The press release said the organization hopes to cease all operations by September. The nonprofit, according to the 2015 federal 990 filing with the IRS, had total assets of $2,346,164 with a total liability of $1,205,433.

It operates and owns several properties in the county, including the senior housing complex in Mason called the Jefferson, Ferris Manor at Pine and Saginaw streets and a permanent supportive housing unit on Walnut Street for adults with serious mental health issues. It also owns and operates the Neighborhood Empowerment Center, 600 W. Maple St., on the campus of the old School for the Blind.

The Neighborhood Empowerment Center is one of the key locations. It serves as a hub of activity with other groups renting there, as well as a location of a Head Start Program. Brian McGrain, director of Economic Development and Planning at the city, said Lansing is working with the agency as it works through the dissolution. The city, McGrain said, has been a “primary funder” of the location.

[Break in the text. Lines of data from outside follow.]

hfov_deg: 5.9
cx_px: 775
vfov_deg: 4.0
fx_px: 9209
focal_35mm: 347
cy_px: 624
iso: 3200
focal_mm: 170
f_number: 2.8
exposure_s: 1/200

“We’re committed to helping it find a home,” he said Monday in an interview. “We’re committed to it staying open. We’re committed to it being an actual neighborhood resource. We’ve invested a lot of resources into a part of town that needs resources.”

Schertzing is on the board of one of those nonprofits that is interested in the NEC building. He is a board member of the Capital Area Community Services. He said the organization has a primary interest because of the Head Start programming it runs at the building.

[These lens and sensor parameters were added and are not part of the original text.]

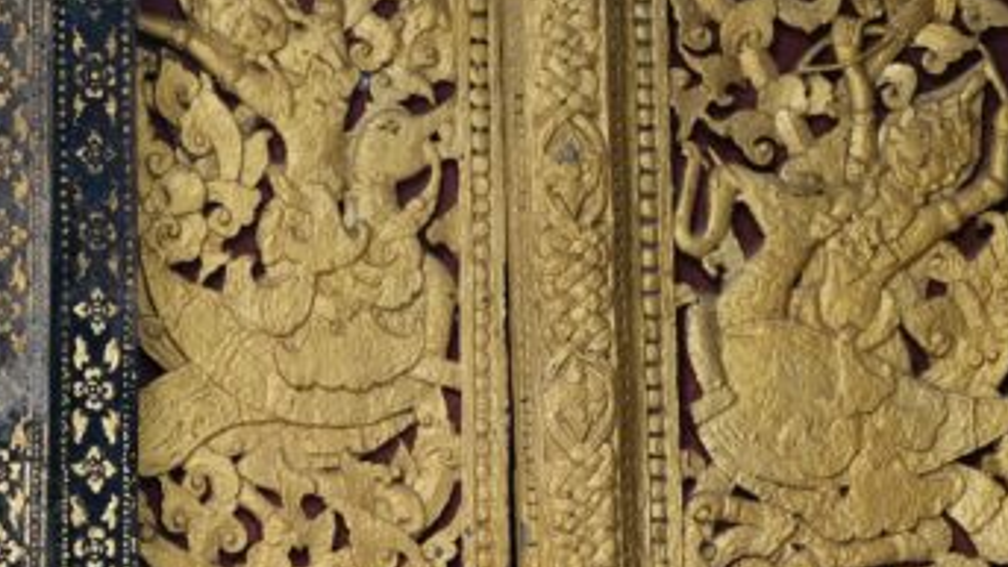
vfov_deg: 7.3
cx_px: -326
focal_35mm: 166
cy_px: 651
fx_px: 4437
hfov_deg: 12.5
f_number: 3.2
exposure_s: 1/450
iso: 320
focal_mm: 35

“We are certainly discussing that,” he said. One of the stumbling blocks that GLHC will run into, Schertzing said, will be the valuation of its properties. He said it’s difficult to determine the property values on some of these assets because they are not being charged a traditional property tax rate. Rather they are subject to a payment in lieu of taxes, or PILOT.

“Once that’s approved, no one is evaluating the value of the properties like they would otherwise,” Schertzing said. “I have no idea if they had an internal audit process that did have those values or not.”

There are also two empty lots owned by the organization as well. One at 1114 W. Kalamazoo St. and the other at Chestnut and Madison streets. Both are being represented for sale by Sanborn. She’s a Realtor, as well as serving as the chair of the GLHC Board.

“It’s unseemly,” said Schertzing of the arrangement. “Nonprofit boards should avoid that kind of entanglement, that while possibly legal, just don’t look good.”

Sanborn, in response to an email Tuesday, said she would donate all commissions back to GLHC, something she has done all along when she was the broker for the organization’s properties. She also said she recused herself from the board votes related to her handling the sale of the properties.

The organization has also rehabilitated numerous properties throughout the city and then helped first time home owners purchase them.

Kirbay Preuss, one of those new home buyers in 2016, is calling the closure a loss for the community.

She said the GLHC helped her to better understand managing her own finances as well as what being a homeowner entails.

“Many people my age rush into more than they can handle,” she said. “They provided a young naive first time buyer with an education on home ownership that I wouldn’t have been required to take with a non-GL- HC home sale.”